Sono esempi molto quotidiani di ciò che viene definito nelle scienze sociali come “favoritismo ingroup”, cioè tutta una serie di strategie cognitive che, più o meno consapevolmente, mettiamo in atto e attraverso cui favoriamo, cioè valutiamo positivamente, ciò che è proprio, che sia un oggetto, un gruppo, un’appartenenza.

Ecco allora che tutto ciò che appartiene o che è simile a sé ha valenza positiva, mentre tutto ciò che si discosta troppo assume un valore negativo. Se portato all’estremo questo meccanismo può essere molto pericoloso, e ci aiuta infatti a capire molti fatti storici, anche quelli più drammatici e incomprensibili.

Ma tornando allo studio con cui abbiamo iniziato… valgono le stesse regole quando anziché osservare volti di adulti, osserviamo bambini? No.

Uno studio italiano ha messo in luce come di fronte ad un bambino, di pochi mesi o anni, l’appartenenza etnica di questo non ha alcun effetto in termini di percezione cognitiva. Senso di protezione, dolcezza e premura è ciò che i bambini suscitano. Ciò significa che

gli adulti sono naturalmente programmati per prendersi cura della prole, a prescindere dal colore della pelle.

Prova a pensare come si comportano gli adulti alla vista di bambini molto piccoli. Molto spesso tendono a modificare il proprio tono di voce, assumendo una mimica particolare. I bambini hanno infatti una fisionomia molto particolare: guance gonfie, testa grande rispetto al resto del corpo, e rotondità di vario tipo.

La psicologia evoluzionista mette in luce una chiara funzione di questi tratti fisici: stimolare comportamenti di cura negli adulti della specie.

Sembra che vi siano dunque due tendenze contrapposte: da un lato la tendenza a favorire coloro simili a sé, appartenenti al proprio gruppo, dall’altra vi è una spinta biologica molto forte per la conservazione della specie nella sua totalità.

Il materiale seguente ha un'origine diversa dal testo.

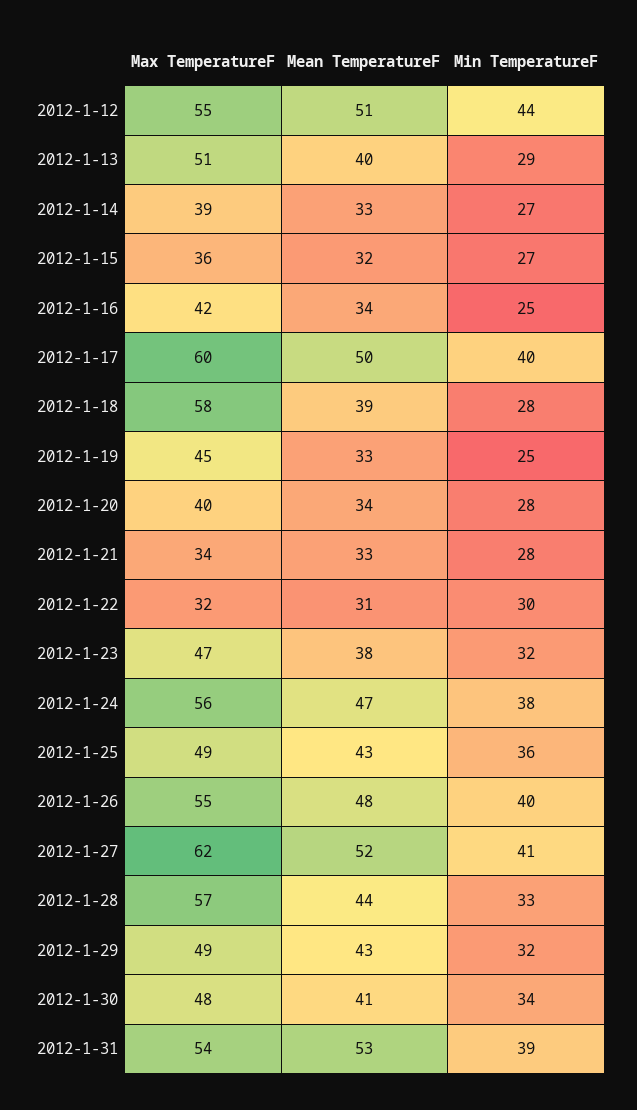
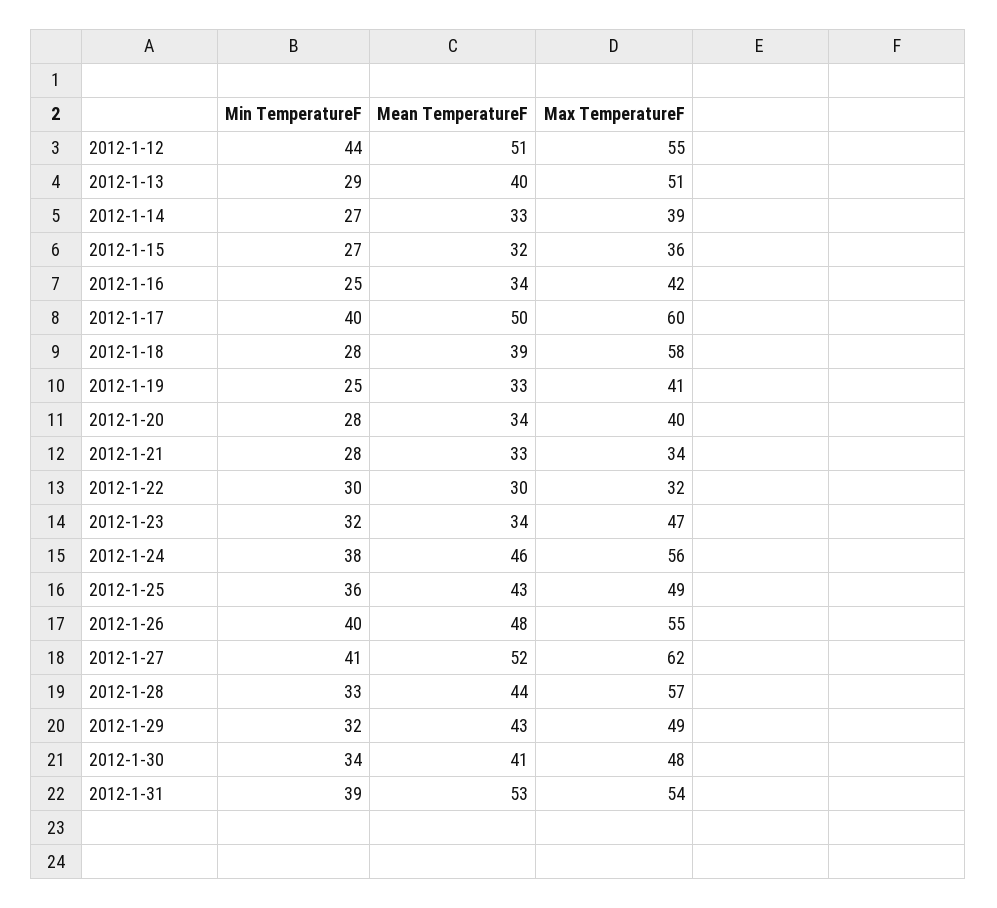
Max TemperatureF, 2012-1-19: 45 -> 41
Mean TemperatureF, 2012-1-22: 31 -> 30
Mean TemperatureF, 2012-1-23: 38 -> 34
Mean TemperatureF, 2012-1-24: 47 -> 46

Si tratta tuttavia di una contraddizione solo apparente, poiché entrambe queste spinte hanno come finalità la prosecuzione della vita, anche se in modi molto diversi. Tuttavia, anche alla luce dei profondi mutamenti che stanno attraversando le nostre società, in un futuro molto vicino, le società saranno sempre più eterogenee e multiculturali e meccanismi di esclusione potranno diventare pericolosi e mal adattivi.

Si potrebbe dunque pensare di avviare una riflessione consapevole su queste tendenze che animano la nostra vita biologica e psichica, al fine di poterle meglio “controllare” e di incrementare la qualità del vivere in comunità.

Il nostro cervello, tuttavia, è programmato per non essere razzista con i bambini e questo dato, nonostante tutto, infonde un pochino di speranza.